Soon after he started his first project with some outside help.

“With a little work at the beginning, I started a short film project, funded in part by Nunavut Films. These guys have been very supportive and provided me with great advice to further myself in the field.”

One turning point for Dumond was meeting Jeff Turner, one of Canada’s top wildlife filmmakers, while he was on a wildlife filming project in Cambridge Bay.

“He agreed to give me a chance to film a little for the nature series he was working on, Wild Canadian Year, for the Nature of Things on CBC. I managed to get some shots and time-lapses in the show which gave me some credentials and more confidence to contact similar high-end production companies,” said Dumond.

He also spoke about some of the advantages and disadvantages in operating a Northern videography/photography business in Nunavut.

“(There are) some pros and cons. The main cons are, very poor internet and the cost of travel when I need to go to another community or to southern Canada. For the first, the only thing I can do is mail my footage or high resolution photos on hard drives. I usually upload low resolution copies for the client right away. For the second, I try to work essentially around Kugluktuk,” Dumond said, adding his fellow Northerners he works with understand what it’s like to live and work in the North.

“Most of the projects in other communities are for Nunavut organizations and they understand the cost of travel.”

The advantages in being based where he is, is the ease of access he has to the wide range of wildlife and landscapes that can immediately be found in the Kitikmeot region where he lives.

“The main pro is that for wildlife and nature projects, the filming areas are right in my backyard year-round. (The) Kugluktuk area has a large diversity of Arctic species and landscapes, so I can provide photos or footage of many wildlife species by taking off on my snowmobile, quad or boat.”

Dumond explained he also works from home which allows him to be flexible in his work. “The other pro is that I don’t need to do much scouting because I usually know where to find what I need to photograph or film. Working from home also allows me to be more flexible with my time.”

He added it’s often a great advantage for outside production companies to hire locally, as there are lower costs associated with it, as opposed to sending a crew up North to film.

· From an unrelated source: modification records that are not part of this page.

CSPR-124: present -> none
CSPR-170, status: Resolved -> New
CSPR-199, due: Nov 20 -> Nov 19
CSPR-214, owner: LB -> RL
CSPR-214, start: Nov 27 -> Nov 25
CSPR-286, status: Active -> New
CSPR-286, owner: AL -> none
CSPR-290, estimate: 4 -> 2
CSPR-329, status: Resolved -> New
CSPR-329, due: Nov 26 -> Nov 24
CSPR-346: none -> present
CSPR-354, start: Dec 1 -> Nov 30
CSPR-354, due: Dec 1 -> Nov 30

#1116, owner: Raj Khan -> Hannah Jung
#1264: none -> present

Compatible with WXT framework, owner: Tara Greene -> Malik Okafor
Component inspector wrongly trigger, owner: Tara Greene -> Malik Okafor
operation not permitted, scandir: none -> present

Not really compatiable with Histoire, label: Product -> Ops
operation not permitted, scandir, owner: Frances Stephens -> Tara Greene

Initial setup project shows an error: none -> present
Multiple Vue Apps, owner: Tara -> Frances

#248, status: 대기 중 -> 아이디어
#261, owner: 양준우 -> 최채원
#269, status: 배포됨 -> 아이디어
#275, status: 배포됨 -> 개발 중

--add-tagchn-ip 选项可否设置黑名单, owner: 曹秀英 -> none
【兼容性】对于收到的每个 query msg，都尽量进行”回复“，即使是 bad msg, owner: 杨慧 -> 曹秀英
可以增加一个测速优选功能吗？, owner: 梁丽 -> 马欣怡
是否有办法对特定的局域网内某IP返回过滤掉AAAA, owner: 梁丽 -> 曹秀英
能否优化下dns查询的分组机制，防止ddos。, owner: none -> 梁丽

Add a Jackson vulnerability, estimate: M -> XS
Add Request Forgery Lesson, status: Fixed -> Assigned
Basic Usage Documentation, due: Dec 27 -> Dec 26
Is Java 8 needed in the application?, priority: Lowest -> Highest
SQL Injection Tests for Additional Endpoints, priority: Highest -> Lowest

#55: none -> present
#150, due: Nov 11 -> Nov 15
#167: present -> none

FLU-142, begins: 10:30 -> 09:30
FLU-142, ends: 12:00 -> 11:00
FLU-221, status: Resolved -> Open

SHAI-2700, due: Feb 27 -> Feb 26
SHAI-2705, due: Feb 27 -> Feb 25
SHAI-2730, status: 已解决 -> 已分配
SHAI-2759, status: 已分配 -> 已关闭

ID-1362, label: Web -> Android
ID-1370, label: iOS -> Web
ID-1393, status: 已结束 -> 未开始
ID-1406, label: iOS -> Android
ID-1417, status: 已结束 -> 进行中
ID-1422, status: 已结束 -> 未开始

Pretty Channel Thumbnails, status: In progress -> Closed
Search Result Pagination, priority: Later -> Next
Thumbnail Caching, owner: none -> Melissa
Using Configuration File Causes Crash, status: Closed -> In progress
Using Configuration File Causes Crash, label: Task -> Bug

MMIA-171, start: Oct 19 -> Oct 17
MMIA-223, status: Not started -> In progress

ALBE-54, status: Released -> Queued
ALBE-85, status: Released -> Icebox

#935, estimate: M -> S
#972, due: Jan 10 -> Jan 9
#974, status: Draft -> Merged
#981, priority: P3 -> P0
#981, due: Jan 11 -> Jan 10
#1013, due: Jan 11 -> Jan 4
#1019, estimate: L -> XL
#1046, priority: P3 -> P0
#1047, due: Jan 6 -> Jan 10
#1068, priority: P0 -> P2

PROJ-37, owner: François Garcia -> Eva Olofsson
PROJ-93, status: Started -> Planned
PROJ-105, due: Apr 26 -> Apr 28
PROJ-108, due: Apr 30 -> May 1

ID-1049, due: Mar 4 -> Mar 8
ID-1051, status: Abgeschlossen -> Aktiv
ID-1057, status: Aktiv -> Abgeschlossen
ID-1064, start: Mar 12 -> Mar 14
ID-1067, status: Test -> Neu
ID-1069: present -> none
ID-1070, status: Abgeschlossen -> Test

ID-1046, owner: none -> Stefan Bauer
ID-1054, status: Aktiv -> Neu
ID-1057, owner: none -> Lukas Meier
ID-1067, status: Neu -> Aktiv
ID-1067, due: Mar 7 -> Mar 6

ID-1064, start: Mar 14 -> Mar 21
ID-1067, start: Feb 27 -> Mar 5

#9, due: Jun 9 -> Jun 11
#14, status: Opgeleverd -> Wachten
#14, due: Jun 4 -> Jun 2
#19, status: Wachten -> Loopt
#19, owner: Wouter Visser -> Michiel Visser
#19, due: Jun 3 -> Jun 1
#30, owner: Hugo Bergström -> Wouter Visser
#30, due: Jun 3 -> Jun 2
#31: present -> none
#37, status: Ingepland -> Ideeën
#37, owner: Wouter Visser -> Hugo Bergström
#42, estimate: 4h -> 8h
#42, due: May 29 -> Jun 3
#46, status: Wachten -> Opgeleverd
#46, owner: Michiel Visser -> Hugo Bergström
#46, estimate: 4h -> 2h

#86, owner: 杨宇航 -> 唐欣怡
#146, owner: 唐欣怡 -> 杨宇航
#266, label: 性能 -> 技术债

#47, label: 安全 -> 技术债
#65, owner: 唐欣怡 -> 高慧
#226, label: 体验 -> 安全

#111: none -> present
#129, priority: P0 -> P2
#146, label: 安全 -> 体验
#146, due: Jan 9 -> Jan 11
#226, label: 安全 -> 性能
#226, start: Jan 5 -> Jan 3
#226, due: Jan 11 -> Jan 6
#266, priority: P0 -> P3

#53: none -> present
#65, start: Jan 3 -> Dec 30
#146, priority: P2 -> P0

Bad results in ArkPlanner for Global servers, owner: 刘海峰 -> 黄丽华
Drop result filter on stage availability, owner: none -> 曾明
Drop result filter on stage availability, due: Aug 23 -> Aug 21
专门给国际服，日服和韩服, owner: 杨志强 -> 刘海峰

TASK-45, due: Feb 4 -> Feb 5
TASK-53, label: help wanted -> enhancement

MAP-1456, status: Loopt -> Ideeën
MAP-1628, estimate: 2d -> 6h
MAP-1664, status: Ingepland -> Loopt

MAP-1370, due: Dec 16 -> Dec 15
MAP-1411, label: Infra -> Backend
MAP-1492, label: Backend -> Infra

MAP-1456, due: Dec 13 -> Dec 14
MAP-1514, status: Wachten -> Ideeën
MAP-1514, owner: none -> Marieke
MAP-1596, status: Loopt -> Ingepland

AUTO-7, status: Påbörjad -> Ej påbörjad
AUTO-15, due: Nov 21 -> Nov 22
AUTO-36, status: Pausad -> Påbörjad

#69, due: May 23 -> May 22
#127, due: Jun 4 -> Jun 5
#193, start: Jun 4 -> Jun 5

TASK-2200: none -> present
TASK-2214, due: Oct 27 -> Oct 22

“It is often cheaper and, especially when I work alone, I am self-sufficient to go on the land to film,” he said.

Right now Dumond is content with how things are panning out for him, working from home with the lower costs correlated with having a home office, though he might like an assistant at some point in the future.

“I am hoping to eventually hire an assistant for some of the office work and to help on some filming projects. Having my office at home makes it easy to manage alone. To expand would likely require setting up a work space in town which would make monthly costs jump up.”

In passing on advice to aspiring filmmakers elsewhere Dumond said to not let challenges cast down your dreams in starting a business and to listen to other professionals in the field as well as fellow amateurs.

“My main advice is to target something you enjoy, because it is likely to be tough before it gets fully enjoyable … understand what works and what doesn’t business-wise. Always be nice to clients, go the extra mile without selling yourself cheap.”